La mia recensione pubblicata sulla «Gazzetta del Mezzogiorno» di ieri
Sto bene, è solo la fine del mondo (Longanesi) è il romanzo d’esordio del monopolitano Ignazio Tarantino e racconta la storia della sua contrastata giovinezza tra impulsi di vita e dettami religiosi. L’autore fa i conti con il proprio passato attraverso la figura del protagonista, Giuliano, che assiste alla conversione di sua madre e dei suoi fratelli al credo dei testimoni di Geova e, prima ancora di comprenderne le ragioni, spinto dal loro amore è costretto ad adeguarsi: «In quel momento capii che entravo definitivamente in un mondo a parte, che non sarei stato come gli altri bambini […]: loro non dovevano stare a pensare se fosse giusto o sbagliato fare una determinata cosa».
L’autore è abile nel mostrare la realtà prima con lo sguardo ingenuo di un bambino di sei anni, che deve ad esempio rinunciare al Natale e alla condivisione della quotidianità ludica con i coetanei; poi con quello curioso di un ragazzino, costretto a rinnegare l’amore corrisposto per Sara e ad accettare la morte del fratello perché i suoi cari impediscono la “sacrilega” trasfusione; infine con quello problematico di un giovane, che non vuole privarsi dell’affetto dei propri cari, ma non può più accettare di continuare a vivere in quella che inizia a percepire come una menzogna.

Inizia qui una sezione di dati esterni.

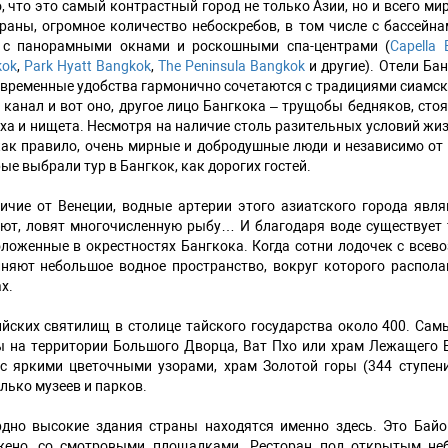
, что это самый контрастный город не только Азии, но и всего м
раны, огромное количество небоскребов, в том числе с бассейн
 с панорамными окнами и роскошными спа-центрами (
Capella 
kok
,
Park Hyatt Bangkok
,
The Peninsula Bangkok
и другие). Отели Б
овременные удобства гармонично сочетаются с традициями сиамско
 канал и вот оно, другое лицо Бангкока – трущобы бедняков, сто
ха и нищета. Несмотря на наличие столь разительных условий жиз
как правило, очень мирные и добродушные люди и независимо от 
ые выбрали тур в Бангкок, как дорогих гостей.
ичие от Венеции, водные артерии этого азиатского города явл
ют, ловят многочисленную рыбу… И благодаря воде существует 
ложенные в окрестностях Бангкока. Когда сотни лодочек с все
няют небольшое водное пространство, вокруг которого распола
х.
йских святилищ в столице тайского государства около 400. Сам
 на территории Большого Дворца, Ват Пхо или храм Лежащего Б
 с яркими цветочными узорами, храм Золотой горы (344 ступен
лько музеев и парков.
дно высокие здания страны находятся именно здесь. Это Байок
жено, со смотровыми площадками. Ресторан под открытым неб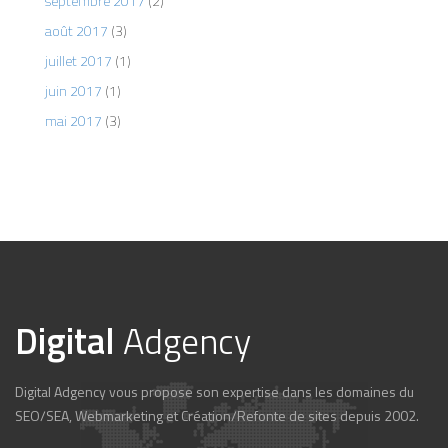
septembre 2017
(2)
août 2017
(3)
juillet 2017
(1)
juin 2017
(1)
mai 2017
(3)
Digital
Adgency
Digital Adgency vous propose son expertise dans les domaines du
SEO/SEA, Webmarketing et Création/Refonte de sites depuis 2002.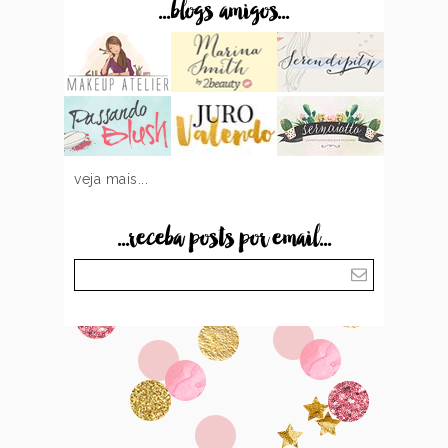
...blogs amigos...
veja mais...
...receba posts por email...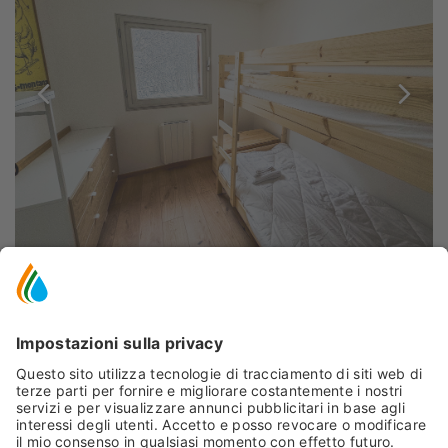
DESCRIZIONE
MAPPA
RICHIEDI
Casa Marmotta accoglie amici e famiglie, in estate e
inverno!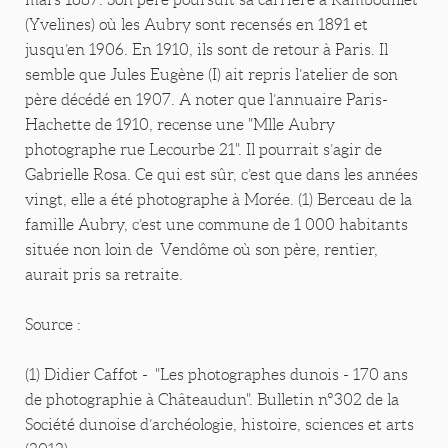
(Yvelines) où les Aubry sont recensés en 1891 et
jusqu’en 1906. En 1910, ils sont de retour à Paris. Il
semble que Jules Eugène (I) ait repris l’atelier de son
père décédé en 1907. A noter que l’annuaire Paris-
Hachette de 1910, recense une "Mlle Aubry
photographe rue Lecourbe 21". Il pourrait s’agir de
Gabrielle Rosa. Ce qui est sûr, c’est que dans les années
vingt, elle a été photographe à Morée. (1) Berceau de la
famille Aubry, c’est une commune de 1 000 habitants
située non loin de Vendôme où son père, rentier,
aurait pris sa retraite.
Source :
(1) Didier Caffot - "Les photographes dunois - 170 ans
de photographie à Châteaudun". Bulletin n°302 de la
Société dunoise d’archéologie, histoire, sciences et arts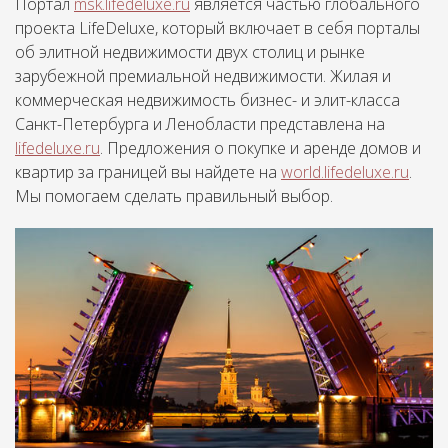
Портал
msk.lifedeluxe.ru
является частью глобального
проекта LifeDeluxe, который включает в себя порталы
об элитной недвижимости двух столиц и рынке
зарубежной премиальной недвижимости. Жилая и
коммерческая недвижимость бизнес- и элит-класса
Санкт-Петербурга и Ленобласти представлена на
lifedeluxe.ru
. Предложения о покупке и аренде домов и
квартир за границей вы найдете на
world.lifedeluxe.ru
.
Мы помогаем сделать правильный выбор.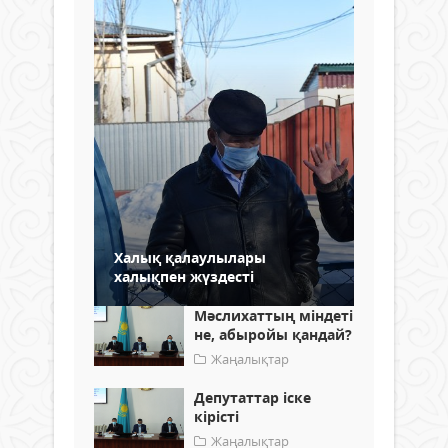
Халық қалаулылары
халықпен жүздесті
Мәслихаттың міндеті
не, абыройы қандай?
Жаңалықтар
Депутаттар іске
кірісті
Жаңалықтар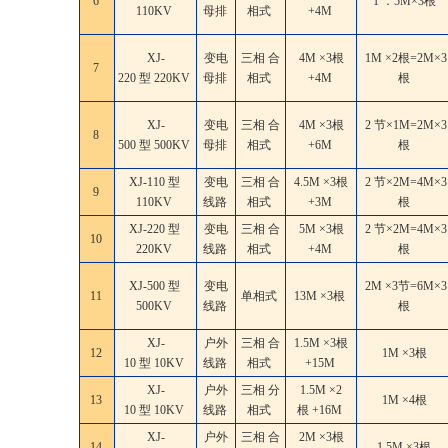
6
1 ．5M×3根
110KV
母排
相式
+4M
XJ-
变电
三相 合
4M ×3根
1M ×2根=2M×3
7
220 型 220KV
母排
相式
+4M
根
XJ-
变电
三相 合
4M ×3根
2 节×1M=2M×3
8
500 型 500KV
母排
相式
+6M
根
XJ-110 型
变电
三相 合
4.5M ×3根
2 节×2M=4M×3
9
110KV
线路
相式
+3M
根
XJ-220 型
变电
三相 合
5M ×3根
2 节×2M=4M×3
10
220KV
线路
相式
+4M
根
XJ-500 型
变电
2M ×3节=6M×3
11
单相式
13M ×3根
500KV
线路
根
XJ-
户外
三相 合
1.5M ×3根
12
1M ×3根
10 型 10KV
线路
相式
+15M
XJ-
户外
三相 分
1.5M ×2
13
1M ×4根
10 型 10KV
线路
相式
根 +16M
XJ-
户外
三相 合
2M ×3根
14
1.5M ×3根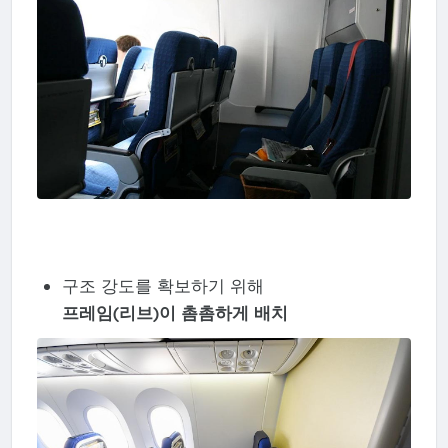
구조 강도를 확보하기 위해
프레임(리브)이 촘촘하게 배치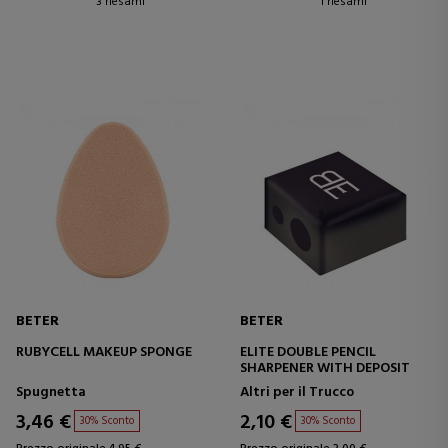
3 riesami
1 riesami
BETER
BETER
RUBYCELL MAKEUP SPONGE
ELITE DOUBLE PENCIL
SHARPENER WITH DEPOSIT
Spugnetta
Altri per il Trucco
3,46 €
2,10 €
30% Sconto
30% Sconto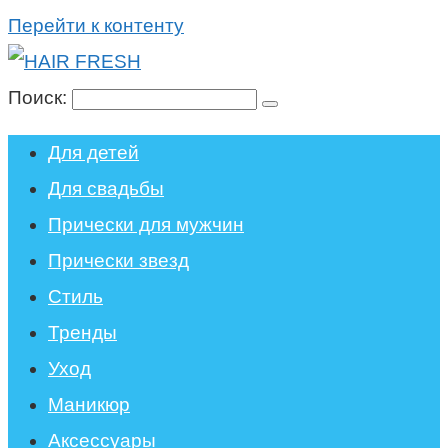
Перейти к контенту
Поиск:
Для детей
Для свадьбы
Прически для мужчин
Прически звезд
Стиль
Тренды
Уход
Маникюр
Аксессуары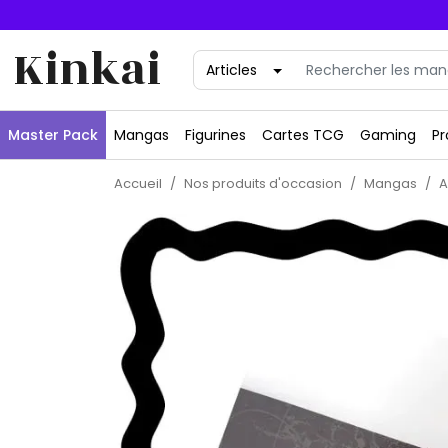
Kinkai
Master Pack
Mangas
Figurines
Cartes TCG
Gaming
Pr
Accueil
Nos produits d'occasion
Mangas
A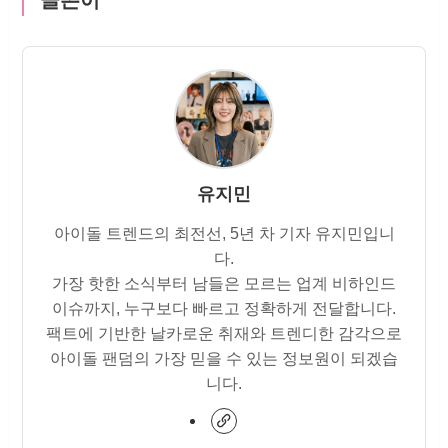
유지민
아이돌 트렌드의 최전선, 5년 차 기자 유지민입니
다.
가장 핫한 소식부터 남들은 모르는 업계 비하인드
이슈까지, 누구보다 빠르고 정확하게 전달합니다.
팩트에 기반한 날카로운 취재와 트렌디한 감각으로
아이돌 팬덤의 가장 믿을 수 있는 정보원이 되겠습
니다.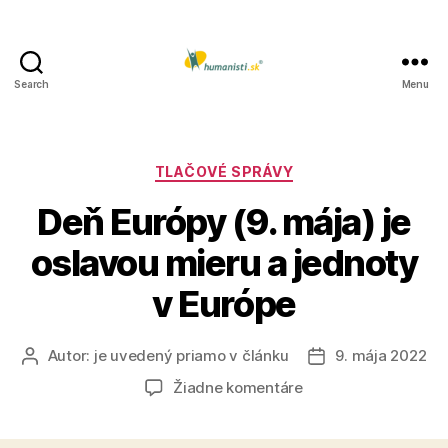
Search
Menu
Humanisti.sk
Kategórie
TLAČOVÉ SPRÁVY
Deň Európy (9. mája) je
oslavou mieru a jednoty
v Európe
Autor:
je uvedený priamo v článku
9. mája 2022
Autor
Dátum
článku
článku
na
Žiadne komentáre
Deň
Európy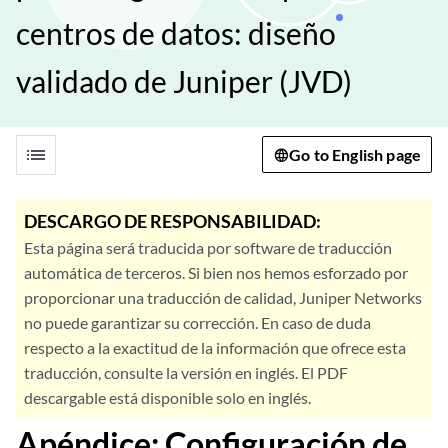
centros de datos: diseño
validado de Juniper (JVD)
list
Go to English page
DESCARGO DE RESPONSABILIDAD:
Esta página será traducida por software de traducción
automática de terceros. Si bien nos hemos esforzado por
proporcionar una traducción de calidad, Juniper Networks
no puede garantizar su corrección. En caso de duda
respecto a la exactitud de la información que ofrece esta
traducción, consulte la versión en inglés. El PDF
descargable está disponible solo en inglés.
Apéndice: Configuración de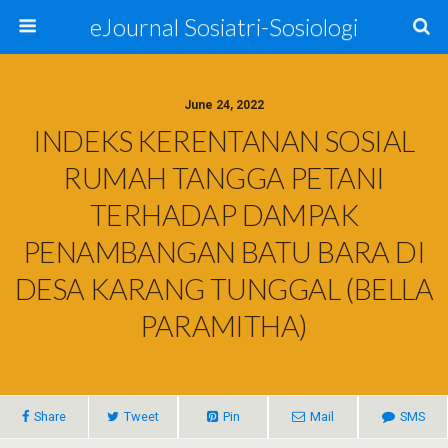
eJournal Sosiatri-Sosiologi
June 24, 2022
INDEKS KERENTANAN SOSIAL
RUMAH TANGGA PETANI
TERHADAP DAMPAK
PENAMBANGAN BATU BARA DI
DESA KARANG TUNGGAL (BELLA
PARAMITHA)
Share
Tweet
Pin
Mail
SMS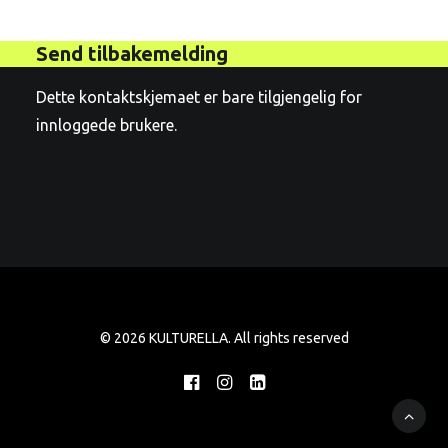
Send tilbakemelding
Dette kontaktskjemaet er bare tilgjengelig for
innloggede brukere.
© 2026 KULTURELLA. All rights reserved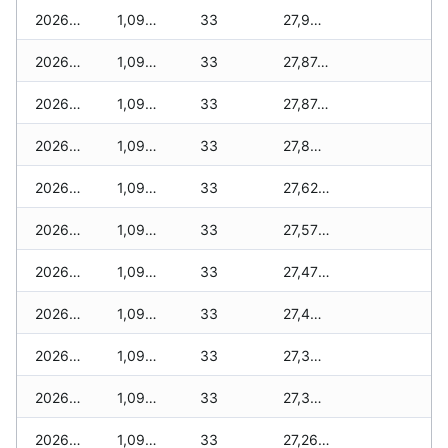
2026-03-28
1,099 zł
33
27,901 zł
2026-03-27
1,099 zł
33
27,874 zł
2026-03-26
1,099 zł
33
27,874 zł
2026-03-25
1,099 zł
33
27,867 zł
2026-03-24
1,099 zł
33
27,621 zł
2026-03-23
1,099 zł
33
27,576 zł
2026-03-22
1,099 zł
33
27,475 zł
2026-03-21
1,099 zł
33
27,450 zł
2026-03-20
1,099 zł
33
27,356 zł
2026-03-19
1,099 zł
33
27,338 zł
2026-03-18
1,099 zł
33
27,262 zł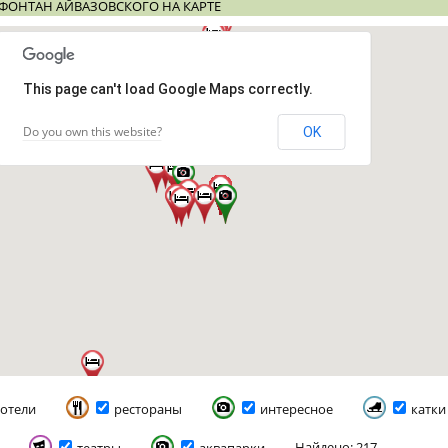
ФОНТАН АЙВАЗОВСКОГО НА КАРТЕ
This page can't load Google Maps correctly.
Do you own this website?
OK
отели
рестораны
интересное
катки
Найдено: 217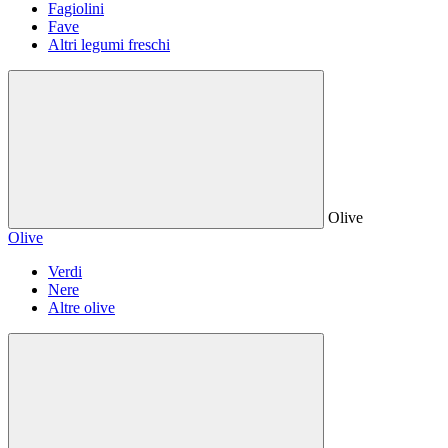
Fagiolini
Fave
Altri legumi freschi
Olive
Olive
Verdi
Nere
Altre olive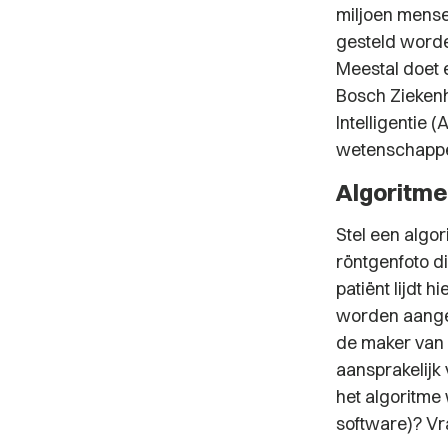
miljoen mense
gesteld worde
Meestal doet
Bosch Ziekenh
Intelligentie 
wetenschappeli
Algoritme
Stel een algo
röntgenfoto d
patiënt lijdt 
worden aanges
de maker van 
aansprakelijk
het algoritme
software)? Vr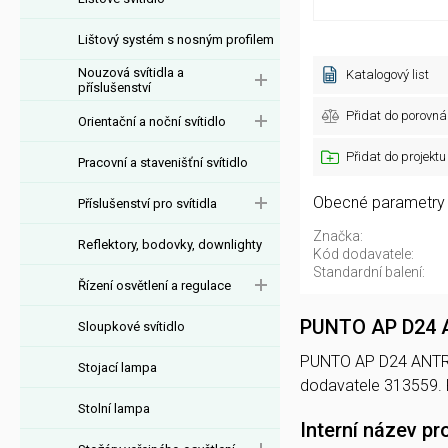
Lištový systém s nosným profilem
Nouzová svítidla a
Katalogový list
příslušenství
Přidat do porovná
Orientační a noční svítidlo
Přidat do projektu
Pracovní a stavenišťní svítidlo
Obecné parametry
Příslušenství pro svítidla
Značka:
Reflektory, bodovky, downlighty
Kód dodavatele:
Standardní balení:
Řízení osvětlení a regulace
PUNTO AP D24
Sloupkové svítidlo
PUNTO AP D24 ANTRACI
Stojací lampa
dodavatele 313559.
Stolní lampa
Interní název pr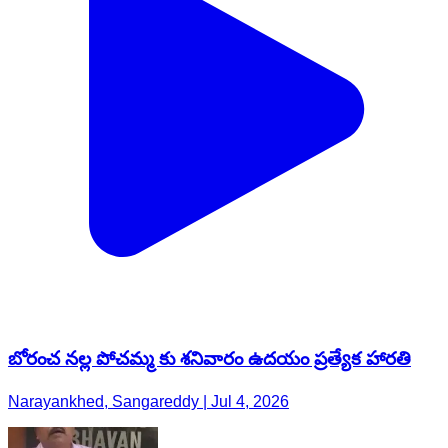
బోరంచ నల్ల పోచమ్మ కు శనివారం ఉదయం ప్రత్యేక హారతి
Narayankhed, Sangareddy | Jul 4, 2026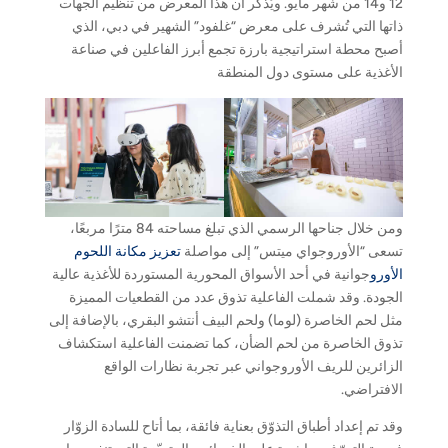
12 و14 من شهر مايو. ويُذكر أن هذا المعرض من تنظيم الجهات
ذاتها التي تُشرف على معرض “غلفود” الشهير في دبي، الذي
أصبح محطة استراتيجية بارزة تجمع أبرز الفاعلين في صناعة
الأغذية على مستوى دول المنطقة
ومن خلال جناحها الرسمي الذي تبلغ مساحته 84 مترًا مربعًا،
تسعى “الأوروجواي ميتس” إلى مواصلة
تعزيز مكانة اللحوم
الأورو
جوانية في أحد الأسواق المحورية المستوردة للأغذية عالية
الجودة. وقد شملت الفاعلية تذوق عدد من القطعيات المميزة
مثل لحم الخاصرة (لوما) ولحم البيف أنتشو البقري، بالإضافة إلى
تذوق الخاصرة من لحم الضأن، كما تضمنت الفاعلية استكشاف
الزائرين للريف الأوروجواني عبر تجربة نظارات الواقع
الافتراضي.
وقد تم إعداد أطباق التذوّق بعناية فائقة، بما أتاح للسادة الزوّار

Una prospettiva cruciale in tutto il romanzo, oltre a quella religiosa e ai suoi condizionamenti, è rappresentata proprio dall’analisi delle dinamiche e delle tensioni famigliari: le violenze del padre burbero e manesco vengono gradualmente sostituite da quelle psicologiche della madre infervorata, così come la complicità tra i fratelli è via via corrosa dai sospetti di apostasia.
Nonostante qualche leggerezza da esordiente, come il finale un po’ precipitoso, Sto bene, è solo la fine del mondo è comunque una convincente opera prima e a Tarantino, che da quasi vent’anni ha lasciato la sua terra e la sua famiglia, va anche riconosciuto il merito di non aver voluto indulgere su quei particolari folkloristici e nostalgici che connotano tanta della “letteratura pugliese” per dare alla sua scrittura l’orizzonte più ampio di una denuncia contro ogni forma d’integralismo, a prescindere dalle coordinate storico-geografiche.